Designs on driving down crime
Four designers are joining the Governments new anti-crime Design and Technology Alliance.
Four designers are joining the Governments new anti-crime Design and Technology Alliance.
The alliance of independent design experts will work to raise awareness about how design of products, spaces and places can be used to make life more difficult for criminals. Along with the Home Office, they will spread the word in both the public and private sector about designing out crime as part of the Governments overall crime strategy.
The alliances founding members, Sebastian Conran, of Conran and Partners, and John Sorrell, chairman of the Commission for Architecture and the Built Environment, have been joined by David Kester, chief executive of the Design Council; Jeremy Myerson, professor of design studies at the Royal College of Art; Gloria Laycock, director of the UCL Centre for Security and Crime Science and Lorraine Gamman, director of the Design Against Crime research centre at Central St Martins School of Art and Design.

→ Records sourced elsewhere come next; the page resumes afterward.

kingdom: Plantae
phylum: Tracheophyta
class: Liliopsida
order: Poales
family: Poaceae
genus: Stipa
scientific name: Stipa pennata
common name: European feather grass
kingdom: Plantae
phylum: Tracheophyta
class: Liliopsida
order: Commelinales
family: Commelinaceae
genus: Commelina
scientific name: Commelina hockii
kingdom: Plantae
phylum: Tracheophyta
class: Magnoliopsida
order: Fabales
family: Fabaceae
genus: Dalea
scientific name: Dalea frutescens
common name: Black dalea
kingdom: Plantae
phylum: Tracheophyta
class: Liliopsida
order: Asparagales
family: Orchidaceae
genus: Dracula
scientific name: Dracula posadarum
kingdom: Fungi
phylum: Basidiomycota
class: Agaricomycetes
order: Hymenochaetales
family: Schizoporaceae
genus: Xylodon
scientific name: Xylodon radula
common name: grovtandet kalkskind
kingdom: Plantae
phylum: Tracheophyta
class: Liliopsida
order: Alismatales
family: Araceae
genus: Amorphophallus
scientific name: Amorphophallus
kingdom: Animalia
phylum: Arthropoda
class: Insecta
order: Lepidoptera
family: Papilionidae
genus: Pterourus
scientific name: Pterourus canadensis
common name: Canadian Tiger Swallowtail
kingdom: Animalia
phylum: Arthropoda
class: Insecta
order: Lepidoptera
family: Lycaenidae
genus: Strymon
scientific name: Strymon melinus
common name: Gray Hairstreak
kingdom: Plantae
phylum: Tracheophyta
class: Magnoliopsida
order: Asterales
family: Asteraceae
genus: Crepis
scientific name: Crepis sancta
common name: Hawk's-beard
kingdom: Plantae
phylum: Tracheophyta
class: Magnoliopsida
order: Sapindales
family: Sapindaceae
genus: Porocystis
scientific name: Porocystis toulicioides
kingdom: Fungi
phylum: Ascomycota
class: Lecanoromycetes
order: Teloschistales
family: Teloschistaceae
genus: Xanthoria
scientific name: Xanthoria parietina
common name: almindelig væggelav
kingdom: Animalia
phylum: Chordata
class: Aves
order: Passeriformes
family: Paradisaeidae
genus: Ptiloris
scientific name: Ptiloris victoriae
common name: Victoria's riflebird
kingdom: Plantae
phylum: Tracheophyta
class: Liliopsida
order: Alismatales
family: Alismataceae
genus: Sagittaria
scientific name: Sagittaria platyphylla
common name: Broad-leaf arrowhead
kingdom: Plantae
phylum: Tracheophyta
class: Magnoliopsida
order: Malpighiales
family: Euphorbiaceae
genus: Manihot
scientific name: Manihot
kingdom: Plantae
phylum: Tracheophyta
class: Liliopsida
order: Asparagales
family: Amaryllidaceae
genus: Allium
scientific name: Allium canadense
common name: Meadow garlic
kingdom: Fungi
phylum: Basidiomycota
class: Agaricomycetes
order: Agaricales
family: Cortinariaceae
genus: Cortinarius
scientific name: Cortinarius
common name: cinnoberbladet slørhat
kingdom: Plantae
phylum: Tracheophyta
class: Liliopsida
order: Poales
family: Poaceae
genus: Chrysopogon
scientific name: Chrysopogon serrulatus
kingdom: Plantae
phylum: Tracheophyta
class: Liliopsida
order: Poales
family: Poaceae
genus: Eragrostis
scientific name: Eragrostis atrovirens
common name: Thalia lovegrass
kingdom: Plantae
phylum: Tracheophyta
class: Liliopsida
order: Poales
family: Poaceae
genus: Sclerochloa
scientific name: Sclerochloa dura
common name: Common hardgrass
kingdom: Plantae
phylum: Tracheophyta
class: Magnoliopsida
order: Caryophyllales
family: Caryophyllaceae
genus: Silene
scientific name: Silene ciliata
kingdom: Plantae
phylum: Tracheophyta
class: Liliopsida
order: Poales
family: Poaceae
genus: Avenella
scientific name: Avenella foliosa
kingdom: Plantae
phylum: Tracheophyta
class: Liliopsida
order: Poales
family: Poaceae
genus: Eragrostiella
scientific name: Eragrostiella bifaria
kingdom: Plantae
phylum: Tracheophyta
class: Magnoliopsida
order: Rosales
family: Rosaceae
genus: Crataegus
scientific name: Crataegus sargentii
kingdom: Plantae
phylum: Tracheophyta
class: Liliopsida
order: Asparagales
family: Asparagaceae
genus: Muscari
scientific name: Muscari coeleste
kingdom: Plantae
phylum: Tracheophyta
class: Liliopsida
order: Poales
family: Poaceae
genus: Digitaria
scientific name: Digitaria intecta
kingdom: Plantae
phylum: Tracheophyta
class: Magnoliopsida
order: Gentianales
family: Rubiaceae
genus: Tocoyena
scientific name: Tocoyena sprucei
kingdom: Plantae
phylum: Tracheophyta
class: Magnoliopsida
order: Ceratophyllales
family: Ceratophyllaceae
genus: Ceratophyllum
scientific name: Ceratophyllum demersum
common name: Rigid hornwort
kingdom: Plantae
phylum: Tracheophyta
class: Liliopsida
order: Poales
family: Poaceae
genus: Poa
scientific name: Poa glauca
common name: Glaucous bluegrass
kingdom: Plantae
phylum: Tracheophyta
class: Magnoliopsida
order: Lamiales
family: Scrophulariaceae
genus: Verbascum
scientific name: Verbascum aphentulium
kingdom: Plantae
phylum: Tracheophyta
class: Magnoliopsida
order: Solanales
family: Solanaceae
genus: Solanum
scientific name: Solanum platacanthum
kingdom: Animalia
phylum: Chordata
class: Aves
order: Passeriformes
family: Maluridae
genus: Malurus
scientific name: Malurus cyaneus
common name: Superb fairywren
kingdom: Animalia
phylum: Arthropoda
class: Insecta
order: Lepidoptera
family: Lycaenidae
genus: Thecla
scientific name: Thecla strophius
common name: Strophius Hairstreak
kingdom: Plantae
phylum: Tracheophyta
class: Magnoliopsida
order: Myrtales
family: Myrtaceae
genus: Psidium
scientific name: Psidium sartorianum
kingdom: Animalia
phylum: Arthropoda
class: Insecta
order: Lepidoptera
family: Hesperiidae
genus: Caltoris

Their tasks will include creating design that addresses specific types of crime and disorder, implementing such design on a broader scale, working with businesses and the police and inspiring better design through commissions, awards and publicity. They will be proving that design against crime can be both attractive and useable and also advising on the development of new innovations based on peoples real needs.
Home Office Minister, Vernon Coaker, said that innovative design played a critical role in driving down crime in England and Wales by more than a third over the last decade.
He said: Much of the 51 per cent fall in vehicle crime can be attributed to design improvements such as immobilisers and toughened glass. The Design and Technology Alliance will seek to build on these achievements.
They will champion the message that designing out crime is about sustainable and innovative design of products, space and places to make crime unattractive and communities safer.